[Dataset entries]
_ _ _

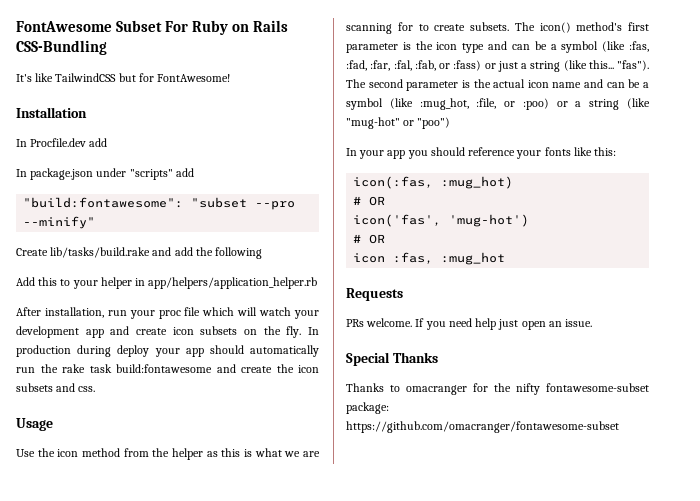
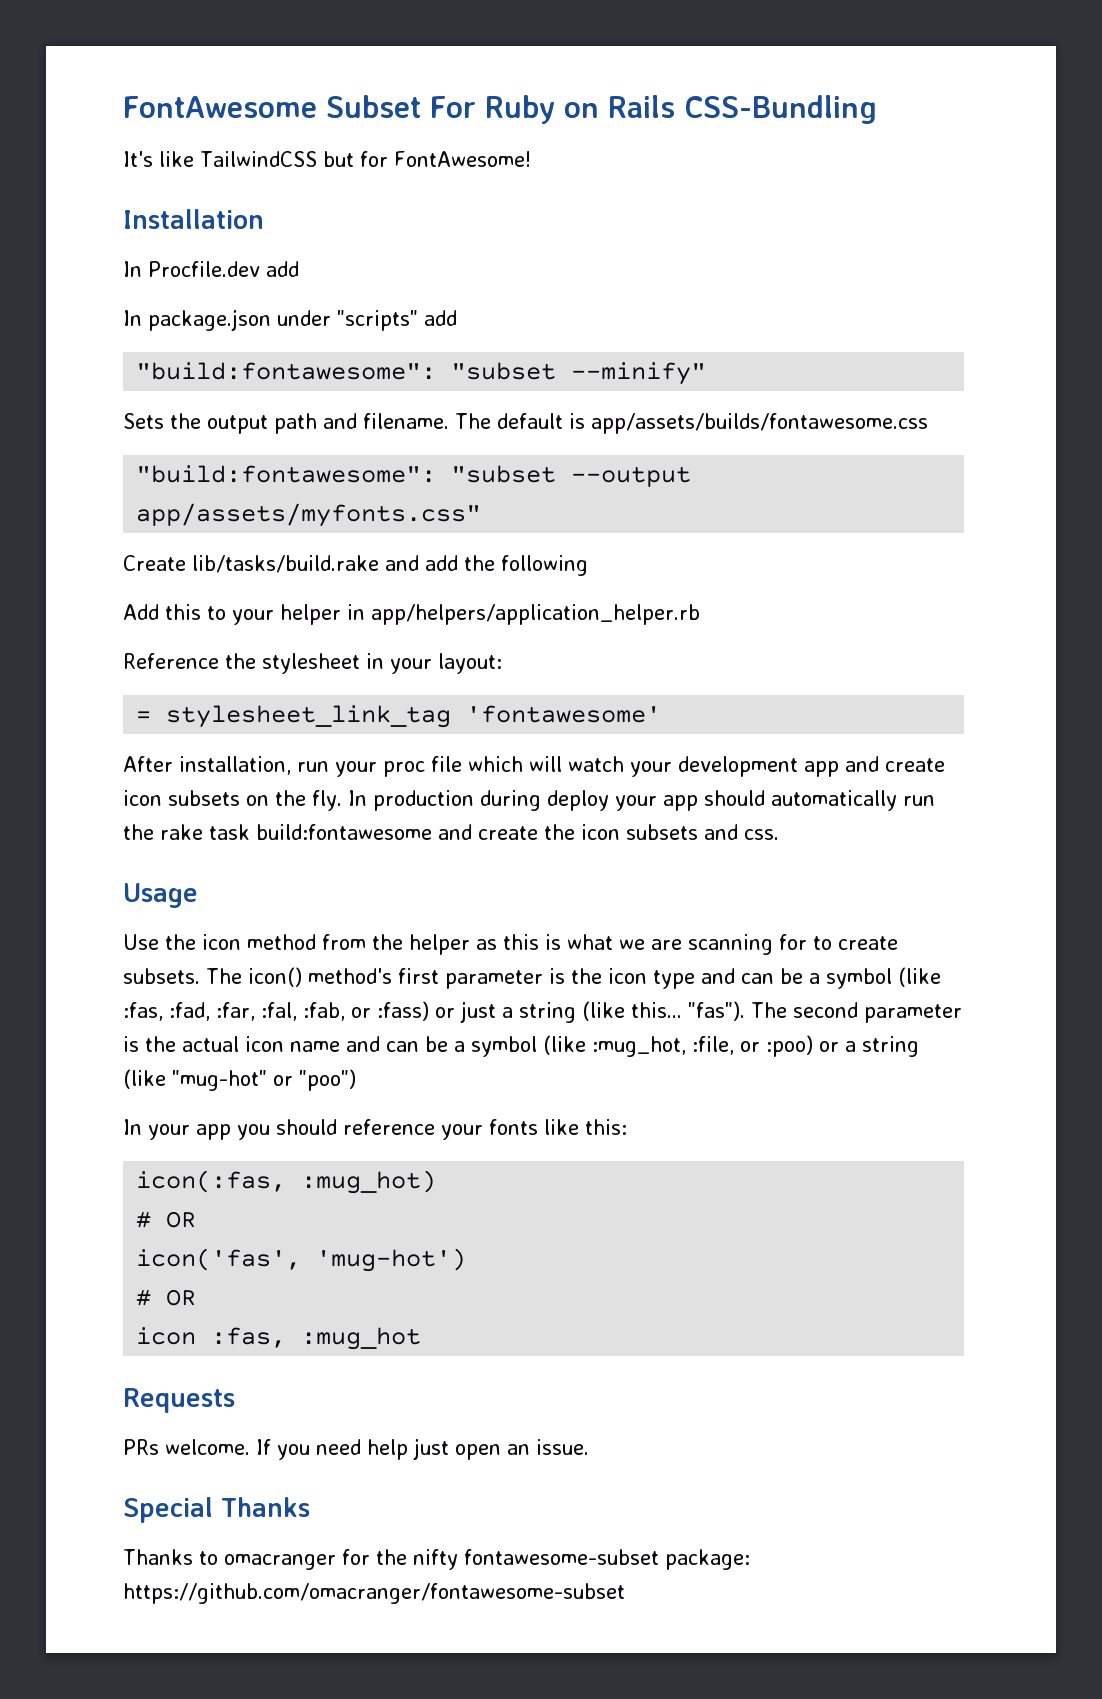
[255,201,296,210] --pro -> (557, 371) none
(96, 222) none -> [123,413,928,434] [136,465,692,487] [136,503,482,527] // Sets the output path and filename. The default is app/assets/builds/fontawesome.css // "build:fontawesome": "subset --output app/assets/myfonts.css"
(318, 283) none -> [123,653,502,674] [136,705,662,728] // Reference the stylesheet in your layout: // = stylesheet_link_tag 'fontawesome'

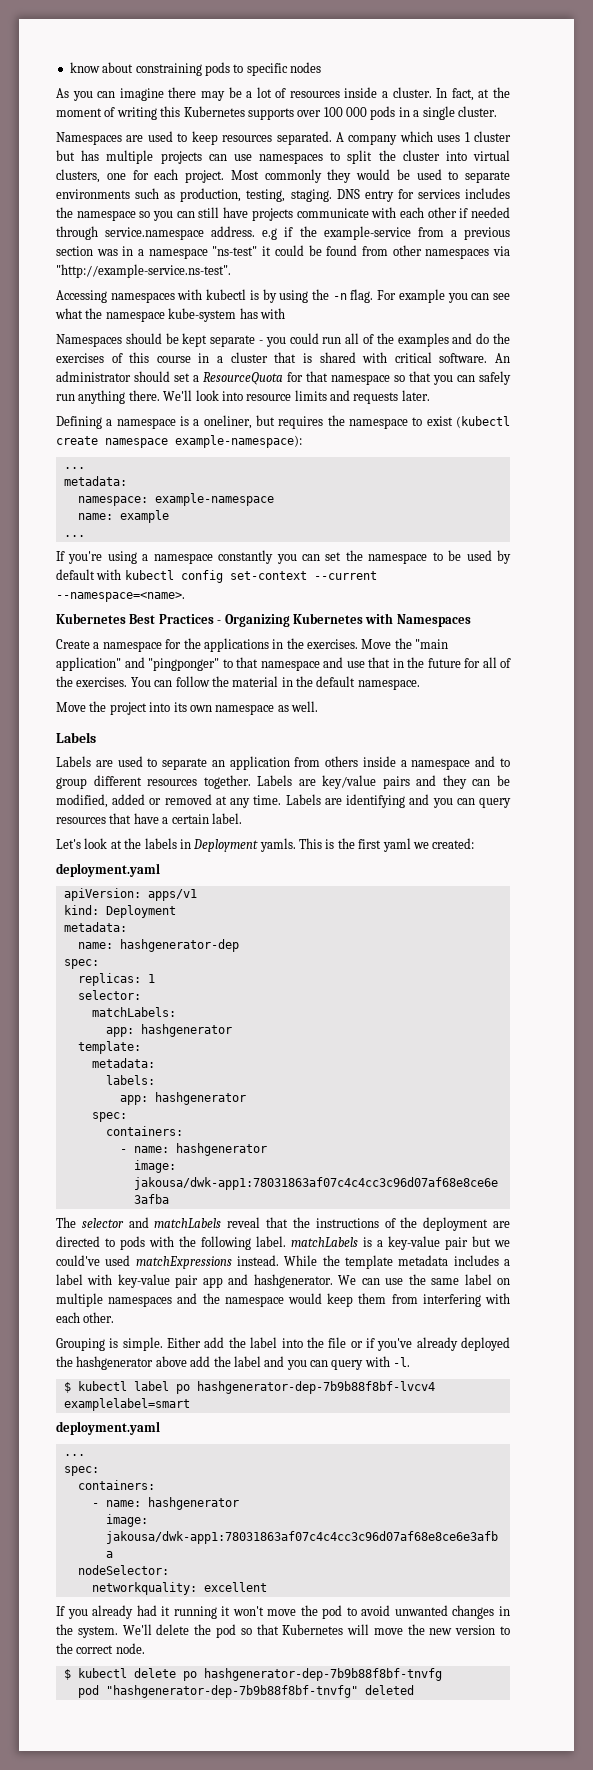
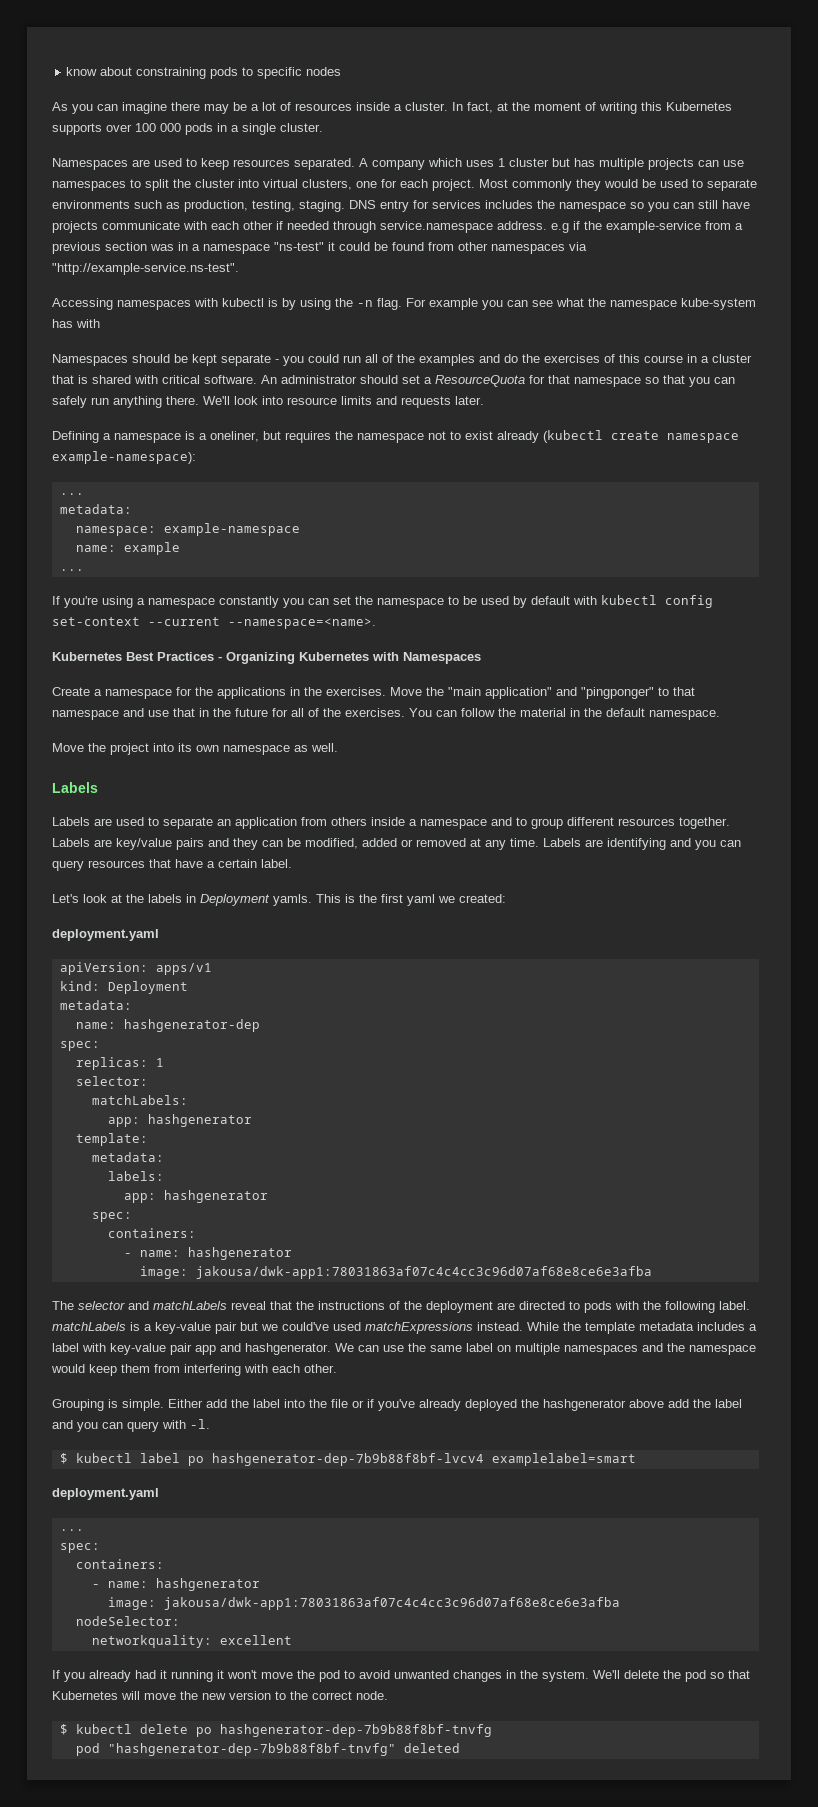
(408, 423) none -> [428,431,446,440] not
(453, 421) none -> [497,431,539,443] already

_ _ _

Exercise aim » From the lines above, copy those that contain the word "fontawesome".

Output »
(96, 222) none -> [123,413,928,434] [136,465,692,487] [136,503,482,527] // Sets the output path and filename. The default is app/assets/builds/fontawesome.css // "build:fontawesome": "subset --output app/assets/myfonts.css"
(318, 283) none -> [123,653,502,674] [136,705,662,728] // Reference the stylesheet in your layout: // = stylesheet_link_tag 'fontawesome'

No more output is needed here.